EXERCISE AIM: Take the lines below between the one holding "[982,120,1082,141] implement ->" and the one holding "[1039,517,1111,533] appears ->", inclusive, and copy them exactly. Add nothing.

[Change detection outputs]
▼

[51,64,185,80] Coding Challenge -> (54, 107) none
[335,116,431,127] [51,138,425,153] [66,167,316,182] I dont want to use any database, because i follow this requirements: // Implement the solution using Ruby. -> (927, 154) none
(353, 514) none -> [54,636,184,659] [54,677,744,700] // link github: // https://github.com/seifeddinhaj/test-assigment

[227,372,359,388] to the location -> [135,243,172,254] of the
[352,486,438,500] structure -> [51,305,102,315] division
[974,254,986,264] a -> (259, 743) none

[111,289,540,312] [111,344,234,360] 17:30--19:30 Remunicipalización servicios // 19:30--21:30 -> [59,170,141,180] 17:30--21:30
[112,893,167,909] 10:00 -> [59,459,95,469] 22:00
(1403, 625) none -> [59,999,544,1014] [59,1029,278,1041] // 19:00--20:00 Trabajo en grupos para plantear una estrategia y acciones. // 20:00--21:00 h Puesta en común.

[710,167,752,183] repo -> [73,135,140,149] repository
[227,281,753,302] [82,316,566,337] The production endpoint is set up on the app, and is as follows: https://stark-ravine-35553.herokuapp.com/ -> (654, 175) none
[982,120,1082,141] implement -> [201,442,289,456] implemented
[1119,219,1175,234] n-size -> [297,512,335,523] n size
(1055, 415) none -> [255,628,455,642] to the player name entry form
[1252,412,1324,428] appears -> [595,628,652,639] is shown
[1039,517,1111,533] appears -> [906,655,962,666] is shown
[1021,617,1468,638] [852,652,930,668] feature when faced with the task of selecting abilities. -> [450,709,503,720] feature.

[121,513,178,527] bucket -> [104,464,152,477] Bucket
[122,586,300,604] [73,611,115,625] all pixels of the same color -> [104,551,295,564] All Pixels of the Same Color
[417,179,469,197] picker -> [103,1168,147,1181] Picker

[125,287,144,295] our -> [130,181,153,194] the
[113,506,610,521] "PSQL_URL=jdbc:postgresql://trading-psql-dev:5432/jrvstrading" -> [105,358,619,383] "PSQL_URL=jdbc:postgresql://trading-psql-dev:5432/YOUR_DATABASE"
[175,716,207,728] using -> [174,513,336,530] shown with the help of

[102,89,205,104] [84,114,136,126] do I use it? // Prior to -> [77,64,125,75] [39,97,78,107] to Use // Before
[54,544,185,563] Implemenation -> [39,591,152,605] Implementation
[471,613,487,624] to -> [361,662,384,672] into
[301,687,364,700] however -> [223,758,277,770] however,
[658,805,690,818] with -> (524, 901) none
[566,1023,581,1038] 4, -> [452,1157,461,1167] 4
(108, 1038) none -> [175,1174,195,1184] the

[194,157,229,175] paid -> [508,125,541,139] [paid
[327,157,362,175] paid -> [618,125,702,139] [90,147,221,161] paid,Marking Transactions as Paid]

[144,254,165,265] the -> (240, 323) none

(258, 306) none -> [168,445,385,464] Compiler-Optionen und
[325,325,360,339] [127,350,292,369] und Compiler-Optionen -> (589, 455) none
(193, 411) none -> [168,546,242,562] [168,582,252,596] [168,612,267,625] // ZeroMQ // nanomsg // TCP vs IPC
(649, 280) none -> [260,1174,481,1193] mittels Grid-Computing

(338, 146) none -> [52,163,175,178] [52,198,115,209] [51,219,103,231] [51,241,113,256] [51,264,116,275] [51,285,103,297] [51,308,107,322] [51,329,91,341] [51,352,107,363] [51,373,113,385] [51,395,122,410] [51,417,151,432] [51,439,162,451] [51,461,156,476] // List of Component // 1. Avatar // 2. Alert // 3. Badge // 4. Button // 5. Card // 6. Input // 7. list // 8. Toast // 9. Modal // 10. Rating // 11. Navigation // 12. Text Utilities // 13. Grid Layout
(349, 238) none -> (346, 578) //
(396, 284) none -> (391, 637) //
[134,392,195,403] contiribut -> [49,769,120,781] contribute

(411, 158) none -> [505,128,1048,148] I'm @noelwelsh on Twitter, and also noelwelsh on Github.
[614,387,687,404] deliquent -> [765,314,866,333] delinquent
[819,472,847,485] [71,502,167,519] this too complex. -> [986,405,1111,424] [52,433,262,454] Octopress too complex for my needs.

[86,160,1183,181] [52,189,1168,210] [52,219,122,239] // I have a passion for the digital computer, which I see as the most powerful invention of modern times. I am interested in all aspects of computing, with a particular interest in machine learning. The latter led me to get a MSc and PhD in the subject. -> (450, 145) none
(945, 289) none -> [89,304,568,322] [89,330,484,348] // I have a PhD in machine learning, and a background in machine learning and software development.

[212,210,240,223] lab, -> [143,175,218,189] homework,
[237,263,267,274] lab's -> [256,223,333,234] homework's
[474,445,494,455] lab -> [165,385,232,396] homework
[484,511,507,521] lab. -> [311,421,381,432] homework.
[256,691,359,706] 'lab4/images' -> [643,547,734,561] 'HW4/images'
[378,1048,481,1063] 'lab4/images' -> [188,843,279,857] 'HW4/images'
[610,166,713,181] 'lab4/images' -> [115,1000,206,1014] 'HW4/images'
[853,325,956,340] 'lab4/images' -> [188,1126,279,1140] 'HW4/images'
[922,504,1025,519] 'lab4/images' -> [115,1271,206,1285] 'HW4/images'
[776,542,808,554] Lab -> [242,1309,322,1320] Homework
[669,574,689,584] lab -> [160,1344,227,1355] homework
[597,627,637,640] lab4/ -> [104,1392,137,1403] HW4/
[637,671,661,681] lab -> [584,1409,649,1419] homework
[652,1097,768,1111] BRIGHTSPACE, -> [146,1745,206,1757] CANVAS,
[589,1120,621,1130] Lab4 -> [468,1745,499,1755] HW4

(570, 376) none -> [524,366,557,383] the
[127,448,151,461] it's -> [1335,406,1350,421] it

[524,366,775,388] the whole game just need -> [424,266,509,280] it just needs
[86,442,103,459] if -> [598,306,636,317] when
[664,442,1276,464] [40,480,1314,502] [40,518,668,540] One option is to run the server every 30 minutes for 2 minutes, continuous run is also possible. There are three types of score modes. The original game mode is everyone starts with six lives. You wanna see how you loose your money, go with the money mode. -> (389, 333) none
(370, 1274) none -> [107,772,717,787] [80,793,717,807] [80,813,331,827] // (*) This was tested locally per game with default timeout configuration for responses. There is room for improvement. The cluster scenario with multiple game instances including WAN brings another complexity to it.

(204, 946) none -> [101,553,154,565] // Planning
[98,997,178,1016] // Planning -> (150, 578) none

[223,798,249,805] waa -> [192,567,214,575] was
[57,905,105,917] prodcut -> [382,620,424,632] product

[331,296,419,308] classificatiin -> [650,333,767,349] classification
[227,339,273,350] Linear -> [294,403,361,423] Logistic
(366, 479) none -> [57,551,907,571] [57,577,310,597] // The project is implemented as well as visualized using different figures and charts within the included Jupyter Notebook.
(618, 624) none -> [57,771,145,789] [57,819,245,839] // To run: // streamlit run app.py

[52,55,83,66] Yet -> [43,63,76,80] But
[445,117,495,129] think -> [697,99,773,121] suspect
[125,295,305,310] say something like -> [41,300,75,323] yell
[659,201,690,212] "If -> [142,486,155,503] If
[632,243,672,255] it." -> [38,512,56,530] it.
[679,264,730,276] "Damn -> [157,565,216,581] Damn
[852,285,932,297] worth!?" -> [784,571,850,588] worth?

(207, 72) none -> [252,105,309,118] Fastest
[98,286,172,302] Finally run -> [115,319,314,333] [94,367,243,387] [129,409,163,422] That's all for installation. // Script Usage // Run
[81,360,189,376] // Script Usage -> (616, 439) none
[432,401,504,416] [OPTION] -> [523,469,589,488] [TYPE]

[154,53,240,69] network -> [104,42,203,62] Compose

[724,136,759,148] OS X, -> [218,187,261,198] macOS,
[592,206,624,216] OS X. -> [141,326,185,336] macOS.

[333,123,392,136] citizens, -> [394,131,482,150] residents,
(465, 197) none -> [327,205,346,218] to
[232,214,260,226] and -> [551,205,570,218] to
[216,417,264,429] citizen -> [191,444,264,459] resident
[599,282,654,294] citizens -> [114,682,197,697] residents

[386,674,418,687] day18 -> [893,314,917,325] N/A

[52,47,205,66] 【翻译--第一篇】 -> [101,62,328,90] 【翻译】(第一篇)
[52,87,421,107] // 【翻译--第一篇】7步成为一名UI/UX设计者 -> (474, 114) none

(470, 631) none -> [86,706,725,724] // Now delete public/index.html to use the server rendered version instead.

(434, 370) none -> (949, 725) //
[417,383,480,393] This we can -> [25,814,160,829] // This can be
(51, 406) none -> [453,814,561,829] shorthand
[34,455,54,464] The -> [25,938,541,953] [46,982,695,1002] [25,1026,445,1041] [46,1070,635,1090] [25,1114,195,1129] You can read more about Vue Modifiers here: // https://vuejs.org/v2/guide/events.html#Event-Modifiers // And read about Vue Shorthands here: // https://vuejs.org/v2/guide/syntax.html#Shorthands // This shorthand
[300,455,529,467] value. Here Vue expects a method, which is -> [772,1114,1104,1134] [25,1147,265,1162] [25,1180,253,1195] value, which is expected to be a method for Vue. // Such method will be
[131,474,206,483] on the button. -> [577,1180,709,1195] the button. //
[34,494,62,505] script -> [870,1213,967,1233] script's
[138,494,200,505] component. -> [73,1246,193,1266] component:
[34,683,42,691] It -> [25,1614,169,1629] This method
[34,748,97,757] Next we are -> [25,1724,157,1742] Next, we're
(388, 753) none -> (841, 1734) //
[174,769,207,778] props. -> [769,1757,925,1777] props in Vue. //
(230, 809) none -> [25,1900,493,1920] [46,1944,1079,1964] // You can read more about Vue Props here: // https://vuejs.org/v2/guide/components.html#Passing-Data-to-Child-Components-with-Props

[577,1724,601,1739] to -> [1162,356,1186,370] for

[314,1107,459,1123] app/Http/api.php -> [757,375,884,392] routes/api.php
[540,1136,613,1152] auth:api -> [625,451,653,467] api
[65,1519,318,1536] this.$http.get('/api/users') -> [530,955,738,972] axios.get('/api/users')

▲

ANSWER FOR THE TASK:
[982,120,1082,141] implement -> [201,442,289,456] implemented
[1119,219,1175,234] n-size -> [297,512,335,523] n size
(1055, 415) none -> [255,628,455,642] to the player name entry form
[1252,412,1324,428] appears -> [595,628,652,639] is shown
[1039,517,1111,533] appears -> [906,655,962,666] is shown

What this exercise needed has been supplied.